### INFORMATION PROVIDED
----------
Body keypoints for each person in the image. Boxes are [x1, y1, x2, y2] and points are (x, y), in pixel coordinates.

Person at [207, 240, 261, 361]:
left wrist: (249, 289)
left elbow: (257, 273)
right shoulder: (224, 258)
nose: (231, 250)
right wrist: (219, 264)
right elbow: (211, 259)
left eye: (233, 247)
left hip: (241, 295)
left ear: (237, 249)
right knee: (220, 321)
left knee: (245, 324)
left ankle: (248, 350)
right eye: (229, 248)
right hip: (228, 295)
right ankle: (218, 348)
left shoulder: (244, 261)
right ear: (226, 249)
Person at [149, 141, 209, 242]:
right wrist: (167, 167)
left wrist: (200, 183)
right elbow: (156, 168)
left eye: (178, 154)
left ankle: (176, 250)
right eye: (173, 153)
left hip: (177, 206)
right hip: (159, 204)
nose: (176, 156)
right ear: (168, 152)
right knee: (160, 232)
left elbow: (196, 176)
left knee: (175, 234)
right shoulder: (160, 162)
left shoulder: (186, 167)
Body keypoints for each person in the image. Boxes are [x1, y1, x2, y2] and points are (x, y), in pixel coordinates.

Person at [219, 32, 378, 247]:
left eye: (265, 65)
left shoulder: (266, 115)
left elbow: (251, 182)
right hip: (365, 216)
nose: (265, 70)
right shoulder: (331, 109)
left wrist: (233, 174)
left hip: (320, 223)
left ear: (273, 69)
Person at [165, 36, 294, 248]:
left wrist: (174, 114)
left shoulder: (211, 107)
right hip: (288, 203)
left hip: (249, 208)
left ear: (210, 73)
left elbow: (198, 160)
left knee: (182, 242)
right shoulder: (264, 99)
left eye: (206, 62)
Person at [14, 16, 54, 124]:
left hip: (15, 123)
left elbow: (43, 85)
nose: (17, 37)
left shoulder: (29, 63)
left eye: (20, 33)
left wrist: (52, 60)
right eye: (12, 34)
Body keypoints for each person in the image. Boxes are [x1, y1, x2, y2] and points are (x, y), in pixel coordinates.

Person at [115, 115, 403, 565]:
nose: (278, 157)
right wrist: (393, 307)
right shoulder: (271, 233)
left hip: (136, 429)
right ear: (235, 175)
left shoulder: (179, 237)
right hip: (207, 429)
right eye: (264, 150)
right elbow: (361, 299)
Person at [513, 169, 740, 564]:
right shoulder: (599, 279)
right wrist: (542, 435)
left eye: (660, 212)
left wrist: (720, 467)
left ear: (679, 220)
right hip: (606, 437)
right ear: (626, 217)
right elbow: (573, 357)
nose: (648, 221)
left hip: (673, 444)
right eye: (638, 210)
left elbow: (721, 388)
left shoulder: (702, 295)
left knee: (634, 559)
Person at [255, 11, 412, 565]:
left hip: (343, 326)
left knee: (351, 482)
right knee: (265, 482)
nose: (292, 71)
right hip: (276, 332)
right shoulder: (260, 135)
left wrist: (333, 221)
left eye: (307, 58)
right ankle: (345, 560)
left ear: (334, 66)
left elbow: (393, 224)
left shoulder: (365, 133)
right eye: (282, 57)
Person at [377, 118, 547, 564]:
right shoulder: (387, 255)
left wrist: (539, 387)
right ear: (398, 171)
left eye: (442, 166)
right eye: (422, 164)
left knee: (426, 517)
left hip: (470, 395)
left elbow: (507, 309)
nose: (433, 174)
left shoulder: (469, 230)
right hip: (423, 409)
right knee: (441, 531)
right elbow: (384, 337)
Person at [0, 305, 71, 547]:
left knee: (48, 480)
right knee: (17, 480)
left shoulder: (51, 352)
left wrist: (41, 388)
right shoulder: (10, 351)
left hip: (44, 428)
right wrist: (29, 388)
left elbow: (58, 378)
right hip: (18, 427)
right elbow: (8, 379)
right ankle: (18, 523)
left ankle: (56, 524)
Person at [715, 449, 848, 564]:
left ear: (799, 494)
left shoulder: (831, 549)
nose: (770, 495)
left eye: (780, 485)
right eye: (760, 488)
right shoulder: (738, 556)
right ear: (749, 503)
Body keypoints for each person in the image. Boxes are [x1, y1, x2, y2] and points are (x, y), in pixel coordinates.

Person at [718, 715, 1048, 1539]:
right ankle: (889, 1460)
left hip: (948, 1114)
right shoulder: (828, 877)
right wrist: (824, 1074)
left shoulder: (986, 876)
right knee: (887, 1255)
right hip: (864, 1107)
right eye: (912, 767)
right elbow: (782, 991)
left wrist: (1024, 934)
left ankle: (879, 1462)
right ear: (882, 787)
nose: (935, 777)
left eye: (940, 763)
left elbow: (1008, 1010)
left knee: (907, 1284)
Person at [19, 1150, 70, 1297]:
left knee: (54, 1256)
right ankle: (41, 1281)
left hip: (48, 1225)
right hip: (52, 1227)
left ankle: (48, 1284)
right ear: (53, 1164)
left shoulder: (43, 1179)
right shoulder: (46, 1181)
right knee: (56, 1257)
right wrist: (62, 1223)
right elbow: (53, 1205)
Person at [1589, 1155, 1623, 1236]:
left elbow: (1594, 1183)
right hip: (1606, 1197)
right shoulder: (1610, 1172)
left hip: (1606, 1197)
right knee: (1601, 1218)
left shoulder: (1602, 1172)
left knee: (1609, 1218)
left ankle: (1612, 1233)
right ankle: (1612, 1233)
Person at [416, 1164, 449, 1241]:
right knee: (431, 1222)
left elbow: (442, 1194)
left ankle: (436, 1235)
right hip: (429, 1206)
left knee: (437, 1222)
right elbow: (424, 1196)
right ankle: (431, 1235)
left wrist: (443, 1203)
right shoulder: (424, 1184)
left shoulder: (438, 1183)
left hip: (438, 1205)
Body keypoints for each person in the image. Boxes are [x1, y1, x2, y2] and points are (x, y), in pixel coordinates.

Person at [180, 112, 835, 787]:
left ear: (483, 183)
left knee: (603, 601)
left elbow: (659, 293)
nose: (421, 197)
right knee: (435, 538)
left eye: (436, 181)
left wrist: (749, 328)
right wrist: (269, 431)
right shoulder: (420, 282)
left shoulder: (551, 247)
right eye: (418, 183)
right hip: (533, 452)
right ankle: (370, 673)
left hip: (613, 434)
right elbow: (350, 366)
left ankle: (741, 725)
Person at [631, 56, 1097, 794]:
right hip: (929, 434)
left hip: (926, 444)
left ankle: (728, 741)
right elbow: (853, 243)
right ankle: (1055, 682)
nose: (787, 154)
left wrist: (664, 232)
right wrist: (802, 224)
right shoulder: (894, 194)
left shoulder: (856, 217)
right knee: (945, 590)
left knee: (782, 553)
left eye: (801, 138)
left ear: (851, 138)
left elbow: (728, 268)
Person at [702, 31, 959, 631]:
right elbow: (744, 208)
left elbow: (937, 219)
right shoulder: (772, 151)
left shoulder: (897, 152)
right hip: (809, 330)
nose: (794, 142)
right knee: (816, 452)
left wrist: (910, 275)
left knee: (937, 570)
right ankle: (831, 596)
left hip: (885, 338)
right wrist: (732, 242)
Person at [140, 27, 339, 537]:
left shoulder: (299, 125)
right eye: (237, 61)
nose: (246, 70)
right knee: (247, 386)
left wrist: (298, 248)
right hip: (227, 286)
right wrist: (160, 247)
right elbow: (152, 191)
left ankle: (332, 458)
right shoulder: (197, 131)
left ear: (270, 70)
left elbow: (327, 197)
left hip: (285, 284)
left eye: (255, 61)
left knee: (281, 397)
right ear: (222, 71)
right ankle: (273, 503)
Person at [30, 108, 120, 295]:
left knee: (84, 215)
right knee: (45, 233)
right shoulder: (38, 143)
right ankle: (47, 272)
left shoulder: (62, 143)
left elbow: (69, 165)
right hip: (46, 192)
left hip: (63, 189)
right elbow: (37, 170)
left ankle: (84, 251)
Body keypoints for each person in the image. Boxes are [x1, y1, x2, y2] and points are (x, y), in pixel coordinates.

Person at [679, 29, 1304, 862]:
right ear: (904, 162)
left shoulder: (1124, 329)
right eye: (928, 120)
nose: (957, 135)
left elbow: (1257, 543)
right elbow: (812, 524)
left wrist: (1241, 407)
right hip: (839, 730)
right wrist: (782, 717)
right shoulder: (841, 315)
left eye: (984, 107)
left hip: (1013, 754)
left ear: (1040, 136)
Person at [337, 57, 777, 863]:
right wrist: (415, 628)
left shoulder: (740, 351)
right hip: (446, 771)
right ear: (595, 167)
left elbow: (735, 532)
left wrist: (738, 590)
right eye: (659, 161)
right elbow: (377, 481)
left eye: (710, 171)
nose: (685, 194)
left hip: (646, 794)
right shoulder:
----------
### TASK ITEM
All that is wanted is an exact copy of the lines above from the one with "right eye: (422, 164)" through the one with "left elbow: (58, 378)", with both ends included.

### REPLY TO THE EXERCISE
right eye: (422, 164)
left knee: (426, 517)
left hip: (470, 395)
left elbow: (507, 309)
nose: (433, 174)
left shoulder: (469, 230)
right hip: (423, 409)
right knee: (441, 531)
right elbow: (384, 337)
Person at [0, 305, 71, 547]:
left knee: (48, 480)
right knee: (17, 480)
left shoulder: (51, 352)
left wrist: (41, 388)
right shoulder: (10, 351)
left hip: (44, 428)
right wrist: (29, 388)
left elbow: (58, 378)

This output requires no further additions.